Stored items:
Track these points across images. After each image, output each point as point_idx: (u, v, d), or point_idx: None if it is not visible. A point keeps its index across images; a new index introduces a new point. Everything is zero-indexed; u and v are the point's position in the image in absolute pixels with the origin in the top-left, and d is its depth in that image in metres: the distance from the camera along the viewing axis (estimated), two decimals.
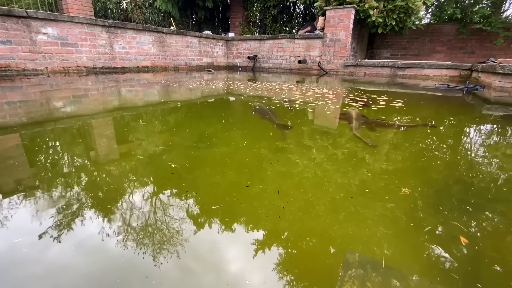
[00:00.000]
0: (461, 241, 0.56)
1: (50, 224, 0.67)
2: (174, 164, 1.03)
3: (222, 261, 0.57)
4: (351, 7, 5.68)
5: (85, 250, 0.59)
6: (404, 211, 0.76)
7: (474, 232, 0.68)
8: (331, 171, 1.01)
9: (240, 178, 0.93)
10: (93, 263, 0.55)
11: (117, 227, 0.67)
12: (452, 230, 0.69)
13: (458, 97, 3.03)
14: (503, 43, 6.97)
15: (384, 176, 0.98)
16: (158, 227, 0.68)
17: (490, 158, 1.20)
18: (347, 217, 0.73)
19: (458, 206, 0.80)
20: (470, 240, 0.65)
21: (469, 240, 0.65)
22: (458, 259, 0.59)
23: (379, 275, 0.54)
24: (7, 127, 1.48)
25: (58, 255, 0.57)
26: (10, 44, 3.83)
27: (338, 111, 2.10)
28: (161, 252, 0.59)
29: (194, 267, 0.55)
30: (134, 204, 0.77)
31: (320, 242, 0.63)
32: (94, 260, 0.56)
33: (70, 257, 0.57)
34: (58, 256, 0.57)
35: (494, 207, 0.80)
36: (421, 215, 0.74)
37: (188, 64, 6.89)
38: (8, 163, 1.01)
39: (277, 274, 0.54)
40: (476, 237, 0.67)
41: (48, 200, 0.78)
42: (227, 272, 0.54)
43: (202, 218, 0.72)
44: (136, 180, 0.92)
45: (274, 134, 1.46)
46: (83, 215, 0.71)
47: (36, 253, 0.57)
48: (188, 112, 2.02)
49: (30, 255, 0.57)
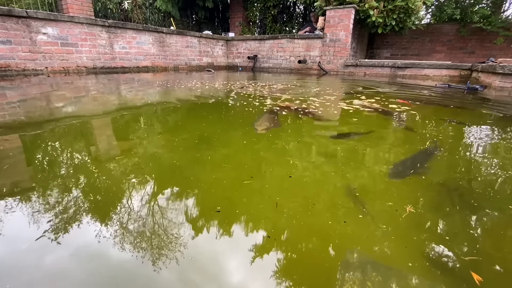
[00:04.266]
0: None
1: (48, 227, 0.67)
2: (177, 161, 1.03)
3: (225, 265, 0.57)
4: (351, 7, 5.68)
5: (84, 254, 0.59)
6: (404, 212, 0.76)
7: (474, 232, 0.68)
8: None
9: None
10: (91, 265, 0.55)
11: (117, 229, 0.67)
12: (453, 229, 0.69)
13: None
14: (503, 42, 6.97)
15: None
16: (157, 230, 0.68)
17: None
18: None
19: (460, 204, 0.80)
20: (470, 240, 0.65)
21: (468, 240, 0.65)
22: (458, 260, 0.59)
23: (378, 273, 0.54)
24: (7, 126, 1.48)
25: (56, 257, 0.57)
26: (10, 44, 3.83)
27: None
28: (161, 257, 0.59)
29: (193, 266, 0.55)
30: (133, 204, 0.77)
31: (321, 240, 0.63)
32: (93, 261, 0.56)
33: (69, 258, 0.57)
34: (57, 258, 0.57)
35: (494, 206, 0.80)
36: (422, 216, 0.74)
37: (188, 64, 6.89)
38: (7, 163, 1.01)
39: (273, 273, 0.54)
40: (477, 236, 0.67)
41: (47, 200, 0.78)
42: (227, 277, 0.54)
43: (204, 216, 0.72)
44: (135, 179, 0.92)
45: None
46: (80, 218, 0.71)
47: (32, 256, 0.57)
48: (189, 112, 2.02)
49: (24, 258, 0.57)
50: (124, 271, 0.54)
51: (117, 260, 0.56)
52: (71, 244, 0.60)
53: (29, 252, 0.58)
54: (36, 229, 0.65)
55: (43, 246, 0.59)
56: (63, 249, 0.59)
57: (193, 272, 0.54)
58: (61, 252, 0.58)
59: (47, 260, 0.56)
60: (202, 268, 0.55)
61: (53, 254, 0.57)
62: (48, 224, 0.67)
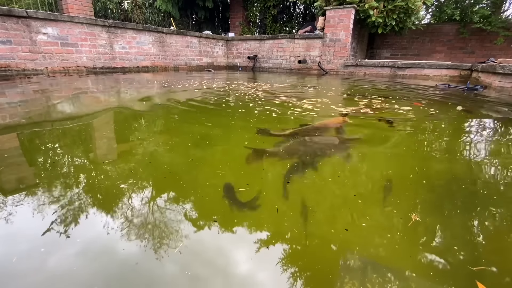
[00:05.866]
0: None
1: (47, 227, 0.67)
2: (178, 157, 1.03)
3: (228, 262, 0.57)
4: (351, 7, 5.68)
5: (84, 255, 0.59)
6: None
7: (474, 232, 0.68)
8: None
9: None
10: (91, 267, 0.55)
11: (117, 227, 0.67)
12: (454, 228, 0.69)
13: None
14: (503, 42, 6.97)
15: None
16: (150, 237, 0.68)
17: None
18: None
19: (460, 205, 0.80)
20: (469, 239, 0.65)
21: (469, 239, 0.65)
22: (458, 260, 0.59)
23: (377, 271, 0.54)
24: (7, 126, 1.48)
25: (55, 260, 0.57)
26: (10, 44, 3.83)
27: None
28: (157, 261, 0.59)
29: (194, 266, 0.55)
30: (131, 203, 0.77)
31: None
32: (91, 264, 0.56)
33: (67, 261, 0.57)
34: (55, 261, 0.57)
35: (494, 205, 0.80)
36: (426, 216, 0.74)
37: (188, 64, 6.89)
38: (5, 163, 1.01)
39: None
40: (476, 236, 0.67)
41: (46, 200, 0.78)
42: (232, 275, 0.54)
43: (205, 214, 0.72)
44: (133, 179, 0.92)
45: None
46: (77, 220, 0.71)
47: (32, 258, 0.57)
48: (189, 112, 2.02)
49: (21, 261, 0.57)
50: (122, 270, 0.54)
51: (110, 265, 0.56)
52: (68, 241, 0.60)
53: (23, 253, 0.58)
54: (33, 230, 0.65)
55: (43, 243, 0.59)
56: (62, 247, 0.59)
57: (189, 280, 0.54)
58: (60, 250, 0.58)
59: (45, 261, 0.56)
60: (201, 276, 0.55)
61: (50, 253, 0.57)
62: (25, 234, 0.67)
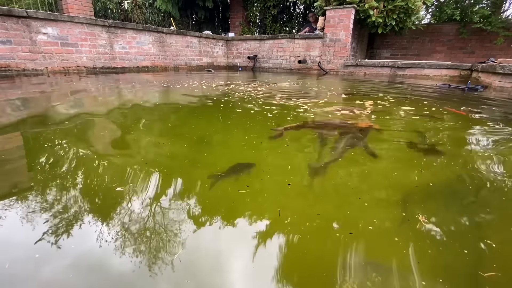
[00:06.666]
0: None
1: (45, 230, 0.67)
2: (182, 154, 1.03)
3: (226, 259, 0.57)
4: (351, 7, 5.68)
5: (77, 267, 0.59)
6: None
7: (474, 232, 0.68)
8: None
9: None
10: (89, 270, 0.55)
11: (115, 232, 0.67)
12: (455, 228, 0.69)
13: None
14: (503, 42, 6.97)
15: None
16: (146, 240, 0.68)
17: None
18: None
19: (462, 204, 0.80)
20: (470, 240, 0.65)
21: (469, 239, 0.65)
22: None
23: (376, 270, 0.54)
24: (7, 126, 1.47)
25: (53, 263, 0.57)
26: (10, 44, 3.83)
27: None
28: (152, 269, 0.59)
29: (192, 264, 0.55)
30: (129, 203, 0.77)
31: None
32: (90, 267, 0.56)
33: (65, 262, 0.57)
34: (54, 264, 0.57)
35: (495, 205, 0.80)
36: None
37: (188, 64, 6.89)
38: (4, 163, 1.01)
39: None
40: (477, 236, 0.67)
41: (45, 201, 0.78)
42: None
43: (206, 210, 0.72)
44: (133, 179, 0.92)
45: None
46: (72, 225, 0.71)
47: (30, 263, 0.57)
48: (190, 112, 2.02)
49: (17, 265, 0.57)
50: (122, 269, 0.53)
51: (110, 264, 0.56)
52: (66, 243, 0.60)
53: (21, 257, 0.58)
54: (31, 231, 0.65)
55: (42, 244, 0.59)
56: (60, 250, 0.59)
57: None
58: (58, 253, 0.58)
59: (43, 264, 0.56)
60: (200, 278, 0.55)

_DIRECTIONS:_
Exclude the pictures and print the rest of the data exactly.

_REPLY TO THE TASK:_
Track these points across images. After each image, output each point as point_idx: (u, v, d), or point_idx: None if it is not visible. A point keeps its index across images; a new index introduces a new point. Everything is zero-indexed; u and v are the point's position in the image in absolute pixels with the origin in the top-left, and d is its depth in that image in metres: the distance from the camera along the viewing axis (estimated), two decimals.
[00:00.000]
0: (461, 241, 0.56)
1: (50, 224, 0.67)
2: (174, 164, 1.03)
3: (222, 261, 0.57)
4: (351, 7, 5.68)
5: (85, 250, 0.59)
6: (404, 211, 0.76)
7: (474, 232, 0.68)
8: (331, 171, 1.01)
9: (240, 178, 0.93)
10: (93, 263, 0.55)
11: (117, 227, 0.67)
12: (452, 230, 0.69)
13: (458, 97, 3.03)
14: (503, 43, 6.97)
15: (384, 176, 0.98)
16: (158, 227, 0.68)
17: (490, 158, 1.20)
18: (347, 217, 0.73)
19: (458, 206, 0.80)
20: (470, 240, 0.65)
21: (469, 240, 0.65)
22: (458, 259, 0.59)
23: (379, 275, 0.54)
24: (7, 127, 1.48)
25: (58, 255, 0.57)
26: (10, 44, 3.83)
27: (338, 111, 2.10)
28: (161, 252, 0.59)
29: (194, 267, 0.55)
30: (134, 204, 0.77)
31: (320, 242, 0.63)
32: (94, 260, 0.56)
33: (70, 257, 0.57)
34: (58, 256, 0.57)
35: (494, 207, 0.80)
36: (421, 215, 0.74)
37: (188, 64, 6.89)
38: (8, 163, 1.01)
39: (277, 274, 0.54)
40: (476, 237, 0.67)
41: (48, 200, 0.78)
42: (227, 272, 0.54)
43: (202, 218, 0.72)
44: (136, 180, 0.92)
45: (274, 134, 1.46)
46: (83, 215, 0.71)
47: (36, 253, 0.57)
48: (188, 112, 2.02)
49: (30, 255, 0.57)
[00:04.266]
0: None
1: (48, 227, 0.67)
2: (177, 161, 1.03)
3: (225, 265, 0.57)
4: (351, 7, 5.68)
5: (84, 254, 0.59)
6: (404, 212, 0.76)
7: (474, 232, 0.68)
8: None
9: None
10: (91, 265, 0.55)
11: (117, 229, 0.67)
12: (453, 229, 0.69)
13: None
14: (503, 42, 6.97)
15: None
16: (157, 230, 0.68)
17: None
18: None
19: (460, 204, 0.80)
20: (470, 240, 0.65)
21: (468, 240, 0.65)
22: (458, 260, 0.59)
23: (378, 273, 0.54)
24: (7, 126, 1.48)
25: (56, 257, 0.57)
26: (10, 44, 3.83)
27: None
28: (161, 257, 0.59)
29: (193, 266, 0.55)
30: (133, 204, 0.77)
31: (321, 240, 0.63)
32: (93, 261, 0.56)
33: (69, 258, 0.57)
34: (57, 258, 0.57)
35: (494, 206, 0.80)
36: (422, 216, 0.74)
37: (188, 64, 6.89)
38: (7, 163, 1.01)
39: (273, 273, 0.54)
40: (477, 236, 0.67)
41: (47, 200, 0.78)
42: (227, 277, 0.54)
43: (204, 216, 0.72)
44: (135, 179, 0.92)
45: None
46: (80, 218, 0.71)
47: (32, 256, 0.57)
48: (189, 112, 2.02)
49: (24, 258, 0.57)
50: (124, 271, 0.54)
51: (117, 260, 0.56)
52: (71, 244, 0.60)
53: (29, 252, 0.58)
54: (36, 229, 0.65)
55: (43, 246, 0.59)
56: (63, 249, 0.59)
57: (193, 272, 0.54)
58: (61, 252, 0.58)
59: (47, 260, 0.56)
60: (202, 268, 0.55)
61: (53, 254, 0.57)
62: (48, 224, 0.67)
[00:05.866]
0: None
1: (47, 227, 0.67)
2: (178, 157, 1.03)
3: (228, 262, 0.57)
4: (351, 7, 5.68)
5: (84, 255, 0.59)
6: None
7: (474, 232, 0.68)
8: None
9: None
10: (91, 267, 0.55)
11: (117, 227, 0.67)
12: (454, 228, 0.69)
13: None
14: (503, 42, 6.97)
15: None
16: (150, 237, 0.68)
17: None
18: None
19: (460, 205, 0.80)
20: (469, 239, 0.65)
21: (469, 239, 0.65)
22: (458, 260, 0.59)
23: (377, 271, 0.54)
24: (7, 126, 1.48)
25: (55, 260, 0.57)
26: (10, 44, 3.83)
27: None
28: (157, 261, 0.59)
29: (194, 266, 0.55)
30: (131, 203, 0.77)
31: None
32: (91, 264, 0.56)
33: (67, 261, 0.57)
34: (55, 261, 0.57)
35: (494, 205, 0.80)
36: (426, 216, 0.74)
37: (188, 64, 6.89)
38: (5, 163, 1.01)
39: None
40: (476, 236, 0.67)
41: (46, 200, 0.78)
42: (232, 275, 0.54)
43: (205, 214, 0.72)
44: (133, 179, 0.92)
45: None
46: (77, 220, 0.71)
47: (32, 258, 0.57)
48: (189, 112, 2.02)
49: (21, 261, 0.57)
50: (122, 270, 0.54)
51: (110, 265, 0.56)
52: (68, 241, 0.60)
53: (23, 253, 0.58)
54: (33, 230, 0.65)
55: (43, 243, 0.59)
56: (62, 247, 0.59)
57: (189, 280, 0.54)
58: (60, 250, 0.58)
59: (45, 261, 0.56)
60: (201, 276, 0.55)
61: (50, 253, 0.57)
62: (25, 234, 0.67)
[00:06.666]
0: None
1: (45, 230, 0.67)
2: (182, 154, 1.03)
3: (226, 259, 0.57)
4: (351, 7, 5.68)
5: (77, 267, 0.59)
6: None
7: (474, 232, 0.68)
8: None
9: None
10: (89, 270, 0.55)
11: (115, 232, 0.67)
12: (455, 228, 0.69)
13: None
14: (503, 42, 6.97)
15: None
16: (146, 240, 0.68)
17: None
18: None
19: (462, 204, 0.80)
20: (470, 240, 0.65)
21: (469, 239, 0.65)
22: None
23: (376, 270, 0.54)
24: (7, 126, 1.47)
25: (53, 263, 0.57)
26: (10, 44, 3.83)
27: None
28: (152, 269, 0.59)
29: (192, 264, 0.55)
30: (129, 203, 0.77)
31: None
32: (90, 267, 0.56)
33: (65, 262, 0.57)
34: (54, 264, 0.57)
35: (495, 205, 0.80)
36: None
37: (188, 64, 6.89)
38: (4, 163, 1.01)
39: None
40: (477, 236, 0.67)
41: (45, 201, 0.78)
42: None
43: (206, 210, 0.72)
44: (133, 179, 0.92)
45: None
46: (72, 225, 0.71)
47: (30, 263, 0.57)
48: (190, 112, 2.02)
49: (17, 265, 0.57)
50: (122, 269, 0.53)
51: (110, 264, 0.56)
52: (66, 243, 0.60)
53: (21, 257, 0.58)
54: (31, 231, 0.65)
55: (42, 244, 0.59)
56: (60, 250, 0.59)
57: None
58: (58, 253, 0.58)
59: (43, 264, 0.56)
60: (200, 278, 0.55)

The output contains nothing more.